9. A process according to claim 1 and/or claim 2 wherein the stabiliser is added to
the solution at temperature in the range 0-250°C. preferably at 50-75°C, most
preferably at 50-55°C.
10. A process according to claim 1 and/or claim 2 wherein removal of the solvent
before isolation of solid is accomplished by techniques such as distillation at
atmospheric pressure, distillation under reduced pressure, evaporation, spray
drying, freeze drying and agitation thin film evaporation.
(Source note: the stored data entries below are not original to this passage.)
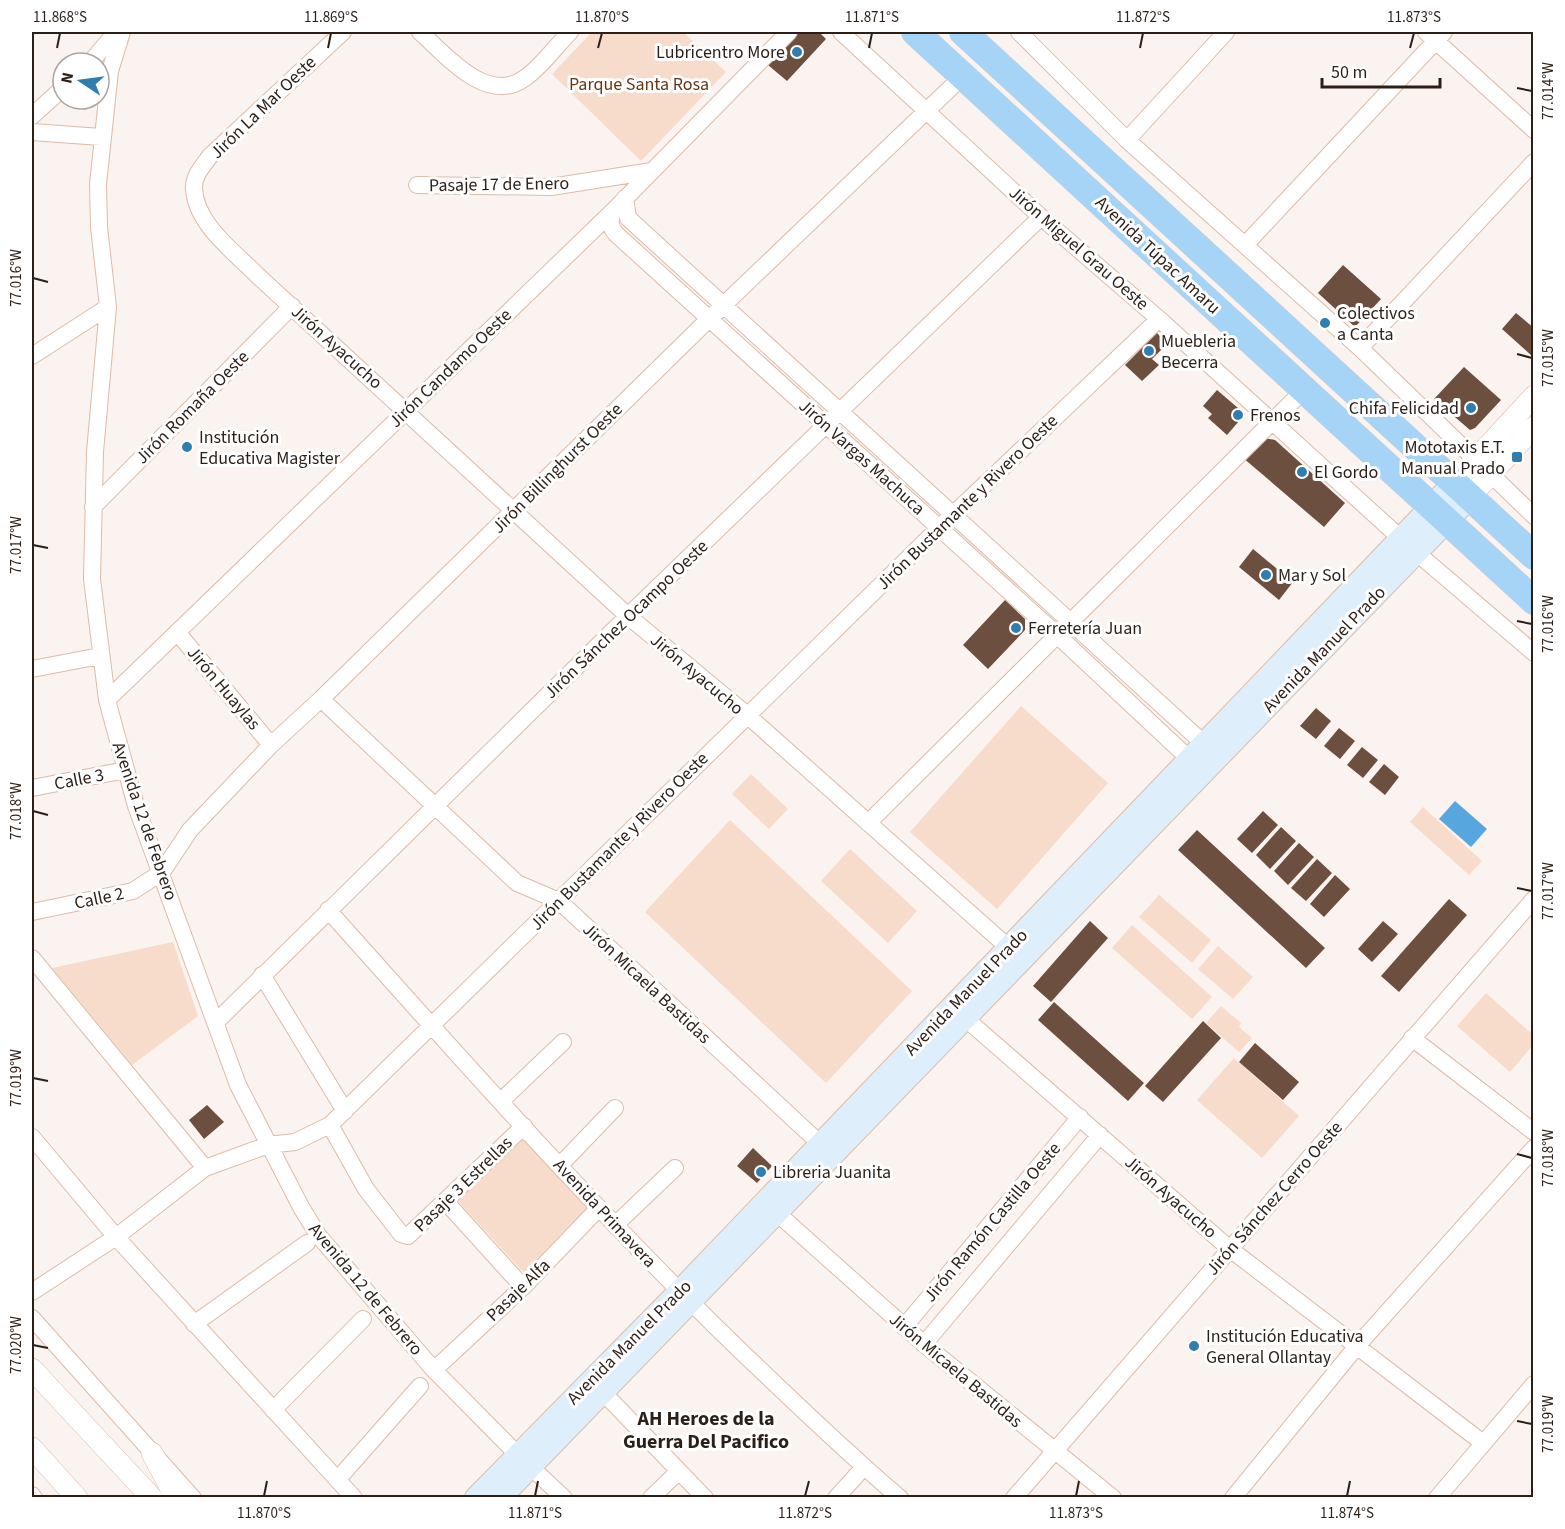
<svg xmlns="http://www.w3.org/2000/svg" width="1565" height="1529" font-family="'Source Sans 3',sans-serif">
	<rect width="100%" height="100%" fill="#faf3ef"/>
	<!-- green -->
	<path fill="#f7dbcb" d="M592,32H683L726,72L641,161L552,74Z
		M1021,706L1108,783L997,909L910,832Z
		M751,774L788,809L769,829L732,794Z
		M1423,807L1482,861L1469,875L1410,822Z
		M730,820L912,991L826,1083L645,912Z
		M850,849L917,911L888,943L821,881Z
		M1159,895L1211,940L1192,963L1139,917Z
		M1132,925L1212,997L1192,1019L1112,948Z
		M173,942L198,1016L132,1065L52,968Z
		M1218,946L1253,977L1233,999L1198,969Z
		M1486,993L1533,1035V1045L1510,1072L1457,1026Z
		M1221,1006L1241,1023L1239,1027L1252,1038L1239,1052L1206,1023Z
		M1234,1058L1299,1116L1262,1158L1197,1100Z
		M524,1132L589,1206L524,1273L455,1198Z"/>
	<!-- water -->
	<path fill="#57a6de" d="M1455,801L1487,829L1471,847L1439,819Z"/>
	<!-- building -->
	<path fill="#6c4f3e" d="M799,32H819L826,39L787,81L768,65Z
		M1343,265L1381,299L1355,327L1318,293Z
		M1516,313L1534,328L1532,356L1502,329Z
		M1157,333L1167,344L1152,359L1159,365L1142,381L1125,365Z
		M1464,367L1501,400L1475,428L1470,430L1434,399Z
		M1217,390L1245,414L1227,435L1208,418L1212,414L1203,406Z
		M1264,438L1275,440L1345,503L1324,527L1242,457Z
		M1253,549L1293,582L1279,600L1239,567Z
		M1005,600L1025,619V630L988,669L963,645Z
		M1316,708L1331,721L1316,739L1300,726Z
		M1339,728L1355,741L1340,759L1324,746Z
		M1362,747L1378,760L1363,778L1347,765Z
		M1384,764L1399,777L1385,795L1369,782Z
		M1263,811L1278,825L1252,853L1237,839Z
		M1281,827L1296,841L1270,869L1256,855Z
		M1197,830L1325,948L1306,968L1178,850Z
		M1299,843L1314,857L1288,885L1274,871Z
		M1317,859L1332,873L1306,901L1291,888Z
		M1335,875L1350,889L1324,917L1310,904Z
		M1449,899L1467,915L1399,992L1381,976Z
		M1090,921L1108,938L1051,1002L1033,986Z
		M1383,921L1398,934L1372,962L1358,949Z
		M1054,1002L1144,1083L1128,1101L1038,1020Z
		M1203,1021L1221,1038L1163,1102L1145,1086Z
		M1255,1043L1299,1082L1283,1100L1239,1062Z
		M207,1105L224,1122L204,1139L189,1120Z
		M753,1148L772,1166L757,1183L737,1166Z"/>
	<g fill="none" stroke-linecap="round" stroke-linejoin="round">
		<!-- minor casing -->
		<g stroke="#ddbba7" stroke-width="18">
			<path id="minor" d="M122,32L110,71L98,184L99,227L108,307L95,452L92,579L107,700L136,806L238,1085L301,1207L318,1235L434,1370L518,1455L564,1498
				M343,32L210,156C203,166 193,176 194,189C196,225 236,253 258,276L628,616L747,715L1009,948
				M420,32C445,54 487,106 525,78C542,66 556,46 570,32
				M841,32L1041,217L1159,319L1417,553L1534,653
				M1019,32L1127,140L1360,348L1534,516
				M1426,32L1534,130
				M90,63L116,32
				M32,116L63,88
				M32,132L101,137
				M1127,140L1226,32
				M417,185L551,187L652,171
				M625,198L628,218L1212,751
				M613,211C610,220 609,226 616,234L1056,634L1198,767
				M1245,245L1444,32
				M1360,348L1534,162
				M32,356L108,307
				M93,507L292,306
				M177,632L271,745
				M32,669L100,656
				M321,699L517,883L559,901L829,1152
				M107,700L613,211L789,32
				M32,788L126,770
				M868,823L1304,390
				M328,910C471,1070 613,1231 769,1378C812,1419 855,1460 900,1498
				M32,912L133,891L162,872L190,830L271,745L321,699L709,319L964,75
				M32,958L205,1168
				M262,975L345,1111
				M958,1012L1230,1249L1483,1443
				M215,1023L628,616L1041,217
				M1412,1038L1534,1132
				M501,1101L563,1042
				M330,1125L366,1189L401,1234L408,1236L524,1126
				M32,1137L116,1237L354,1498
				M560,1165L615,1108
				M445,1201L523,1287
				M777,1213L924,1344L1113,1498
				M615,1225L675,1168
				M32,1292L116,1237L205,1168L268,1145L295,1142L330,1125L939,528L1159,319
				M32,1318L193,1498
				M194,1324L307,1243
				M904,1327L1080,1117
				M924,1344L1100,1135
				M434,1370L523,1287L599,1208
				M595,1384L705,1498
				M273,1410L363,1319
				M338,1479L420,1386
				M32,1495L34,1498
				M651,1498L679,1471
				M836,1498L864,1467
				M1014,1498L1534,899
				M1233,1498L1357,1346L1534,1148
				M1437,1498L1534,1384"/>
		</g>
		<!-- tertiary casing -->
		<g stroke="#ddbba7" stroke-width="22">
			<path id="tertiary" d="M1454,483L1534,396
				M1469,498L1534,427
				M32,1369L152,1498
				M32,1448L77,1498
				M152,1453L176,1498"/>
		</g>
		<!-- secondary casing -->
		<g stroke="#ddbba7" stroke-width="24">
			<path id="secondary" d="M476,1498L679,1292L1454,483
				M500,1498L1469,498"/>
		</g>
		<!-- trunk casing -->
		<g stroke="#d5d2d1" stroke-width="28">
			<path id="trunk" d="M915,32L1534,601
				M963,32L1534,556"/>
		</g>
		<!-- minor -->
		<use href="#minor" stroke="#fff" stroke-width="16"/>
		<!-- tertiary -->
		<use href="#tertiary" stroke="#fff" stroke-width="21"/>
		<!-- secondary -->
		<use href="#secondary" stroke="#deeffb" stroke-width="22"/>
		<!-- trunk -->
		<use href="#trunk" stroke="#a6d4f6" stroke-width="27"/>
	</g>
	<!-- ticks -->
	<path fill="none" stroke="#2c1f18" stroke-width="2" d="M57,48L60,33M328,48L331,33M598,48L602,33M869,48L872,33M1140,48L1143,33M1410,48L1414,33M1517,88L1532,91M33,278L48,282M1517,354L1532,358M33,545L48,548M1517,621L1532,624M33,811L48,815M1517,888L1532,891M33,1078L48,1081M1517,1154L1532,1158M33,1345L48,1348M1517,1421L1532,1424M264,1496L267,1481M535,1496L538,1481M805,1496L809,1481M1076,1496L1079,1481M1347,1496L1350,1481"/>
	<!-- markers -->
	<g fill="#307daf" stroke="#fff" stroke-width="2">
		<circle cx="797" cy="52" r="6"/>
		<circle cx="1325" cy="323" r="6"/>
		<circle cx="1149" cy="351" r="6"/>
		<circle cx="1471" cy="408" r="6"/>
		<circle cx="1238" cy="415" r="6"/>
		<circle cx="187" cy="447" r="6"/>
		<rect x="1511" y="451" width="12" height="12" rx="3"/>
		<circle cx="1302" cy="472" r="6"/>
		<circle cx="1266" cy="575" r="6"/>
		<circle cx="1016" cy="628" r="6"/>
		<circle cx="761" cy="1172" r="6"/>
		<circle cx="1194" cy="1346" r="6"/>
	</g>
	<g text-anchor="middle" stroke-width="6" stroke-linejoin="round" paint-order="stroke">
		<!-- poi labels -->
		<g font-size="18" fill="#2c1f18" stroke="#fff" text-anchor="start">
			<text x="785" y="58" text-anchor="end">Lubricentro More</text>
			<text x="1337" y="319">Colectivos<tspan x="1337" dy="21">a Canta</tspan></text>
			<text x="1161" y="347">Muebleria<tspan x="1161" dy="21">Becerra</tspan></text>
			<text x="1459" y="414" text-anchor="end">Chifa Felicidad</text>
			<text x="1250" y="421">Frenos</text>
			<text x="199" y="443">Institución<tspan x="199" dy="21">Educativa Magister</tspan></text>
			<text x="1505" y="453" text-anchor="end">Mototaxis E.T.<tspan x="1505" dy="21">Manual Prado</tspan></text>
			<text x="1314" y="478">El Gordo</text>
			<text x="1278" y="581">Mar y Sol</text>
			<text x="1028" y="634">Ferretería Juan</text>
			<text x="773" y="1178">Libreria Juanita</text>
			<text x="1206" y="1342">Institución Educativa<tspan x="1206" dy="21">General Ollantay</tspan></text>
		</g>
		<!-- park labels -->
		<g font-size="18" fill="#683613" stroke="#fff">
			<text x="639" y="90">Parque Santa Rosa</text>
		</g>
		<!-- street labels -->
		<g font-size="18" fill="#2c1f18" stroke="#fff">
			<text transform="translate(263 107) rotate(-44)" y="6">Jirón La Mar Oeste</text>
			<text transform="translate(499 184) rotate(-1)" y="6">Pasaje 17 de Enero</text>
			<text transform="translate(1079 248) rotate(41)" y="6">Jirón Miguel Grau Oeste</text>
			<text transform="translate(1158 255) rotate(43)" y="6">Avenida Túpac Amaru</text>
			<text transform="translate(337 347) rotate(42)" y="6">Jirón Ayacucho</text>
			<text transform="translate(450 368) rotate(-44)" y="6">Jirón Candamo Oeste</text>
			<text transform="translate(192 407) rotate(-45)" y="6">Jirón Romaña Oeste</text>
			<text transform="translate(862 457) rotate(42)" y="6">Jirón Vargas Machuca</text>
			<text transform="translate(557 468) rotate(-45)" y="6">Jirón Billinghurst Oeste</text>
			<text transform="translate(967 502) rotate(-44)" y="6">Jirón Bustamante y Rivero Oeste</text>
			<text transform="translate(626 619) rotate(-44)" y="6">Jirón Sánchez Ocampo Oeste</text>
			<text transform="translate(1324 649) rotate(-46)" y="6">Avenida Manuel Prado</text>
			<text transform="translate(697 674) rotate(40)" y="6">Jirón Ayacucho</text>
			<text transform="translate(224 688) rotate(50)" y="6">Jirón Huaylas</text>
			<text transform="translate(79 779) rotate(-11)" y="6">Calle 3</text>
			<text transform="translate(145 821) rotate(71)" y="6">Avenida 12 de Febrero</text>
			<text transform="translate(619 841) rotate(-45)" y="6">Jirón Bustamante y Rivero Oeste</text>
			<text transform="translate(99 898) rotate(-12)" y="6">Calle 2</text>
			<text transform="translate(647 983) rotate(43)" y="6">Jirón Micaela Bastidas</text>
			<text transform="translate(966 992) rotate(-46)" y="6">Avenida Manuel Prado</text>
			<text transform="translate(463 1184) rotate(-44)" y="6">Pasaje 3 Estrellas</text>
			<text transform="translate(1171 1197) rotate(41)" y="6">Jirón Ayacucho</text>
			<text transform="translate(1274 1198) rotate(-49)" y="6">Jirón Sánchez Cerro Oeste</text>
			<text transform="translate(605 1213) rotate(47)" y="6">Avenida Primavera</text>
			<text transform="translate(992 1222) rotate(-50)" y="6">Jirón Ramón Castilla Oeste</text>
			<text transform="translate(366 1289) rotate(50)" y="6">Avenida 12 de Febrero</text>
			<text transform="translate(518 1290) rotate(-44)" y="6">Pasaje Alfa</text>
			<text transform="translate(629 1342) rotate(-45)" y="6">Avenida Manuel Prado</text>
			<text transform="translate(956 1370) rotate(40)" y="6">Jirón Micaela Bastidas</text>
		</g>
		<!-- neighbourhood labels -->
		<g font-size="20" font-weight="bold" fill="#2c1f18" stroke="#fff">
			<text x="706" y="1425">AH Heroes de la<tspan x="706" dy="23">Guerra Del Pacifico</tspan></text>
		</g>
	</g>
	<!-- border -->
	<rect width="1565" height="1529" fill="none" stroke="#ffffff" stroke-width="66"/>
	<!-- north arrow -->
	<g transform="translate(81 81) rotate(283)"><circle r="28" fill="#ffffff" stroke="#aba5a3" stroke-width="1.5"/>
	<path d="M0-4.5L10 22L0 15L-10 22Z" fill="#307daf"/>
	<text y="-9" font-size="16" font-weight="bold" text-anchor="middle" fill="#2c1f18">N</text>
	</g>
	<!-- scale -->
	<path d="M1322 78v9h118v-9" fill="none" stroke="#2c1f18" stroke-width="3"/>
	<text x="1331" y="78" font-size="18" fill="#2c1f18" stroke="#ffffff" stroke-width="4.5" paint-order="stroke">50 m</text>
	<rect x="33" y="33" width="1499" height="1463" fill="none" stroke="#2c1f18" stroke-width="2"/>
	<g font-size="15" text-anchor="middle" fill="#2c1f18">
		<text x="60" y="22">11.868°S</text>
		<text x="331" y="22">11.869°S</text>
		<text x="602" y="22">11.870°S</text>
		<text x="872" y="22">11.871°S</text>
		<text x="1143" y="22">11.872°S</text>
		<text x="1414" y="22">11.873°S</text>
		<text transform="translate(1548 91) rotate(-90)" y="5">77.014°W</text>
		<text transform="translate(16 278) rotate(-90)" y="5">77.016°W</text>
		<text transform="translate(1548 358) rotate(-90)" y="5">77.015°W</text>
		<text transform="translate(16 545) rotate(-90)" y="5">77.017°W</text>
		<text transform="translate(1548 624) rotate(-90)" y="5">77.016°W</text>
		<text transform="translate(16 811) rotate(-90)" y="5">77.018°W</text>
		<text transform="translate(1548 891) rotate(-90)" y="5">77.017°W</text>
		<text transform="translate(16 1078) rotate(-90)" y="5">77.019°W</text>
		<text transform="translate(1548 1158) rotate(-90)" y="5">77.018°W</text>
		<text transform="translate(16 1345) rotate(-90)" y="5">77.020°W</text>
		<text transform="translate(1548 1424) rotate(-90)" y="5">77.019°W</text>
		<text x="264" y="1518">11.870°S</text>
		<text x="535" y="1518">11.871°S</text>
		<text x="805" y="1518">11.872°S</text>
		<text x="1076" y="1518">11.873°S</text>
		<text x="1347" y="1518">11.874°S</text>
	</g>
</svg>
11. A novel stable amorphous form of carvedilol dihydrogen phosphate having glass
transition temperature of 50°C-176°C.
12. The compound according to claim 11 having glass transition temperature of 80-
90°C.
13. The compound according to claim 11 having an X-ray diffraction pattern as
shown in figure 1.
14. The compound according to claim 11 having an FT-Infra Red spectrum as shown
in figure 2.
15. The compound according to claim 11 having an Differential Scanning
Calorimetry as shown in figure 3.
16. The compound according to claim 1 having Thermal Gravimetric Analysis as
shown in figure 4.

The present invention provides a novel stable amorphous form of carvedilol dihydrogen
phosphate and the process for its preparation that involves reaction of carvedilol base
with ortho phosphoric acid in the presence of stabilizer in a suitable solvent or mixture of
solvents followed by concentration and isolation. An alternate process for preparation of
stable amorphous form of carvedilol dihydrogen phosphate involves addition of stabiliser
to the solution of stable amorphous or crystalline carvedilol dihydrogen phosphate in a
suitable solvent or mixture of solvents followed by concentration and isolation. The novel
stable amorphous form of carvedilol dihydrogen phosphate is highly stable.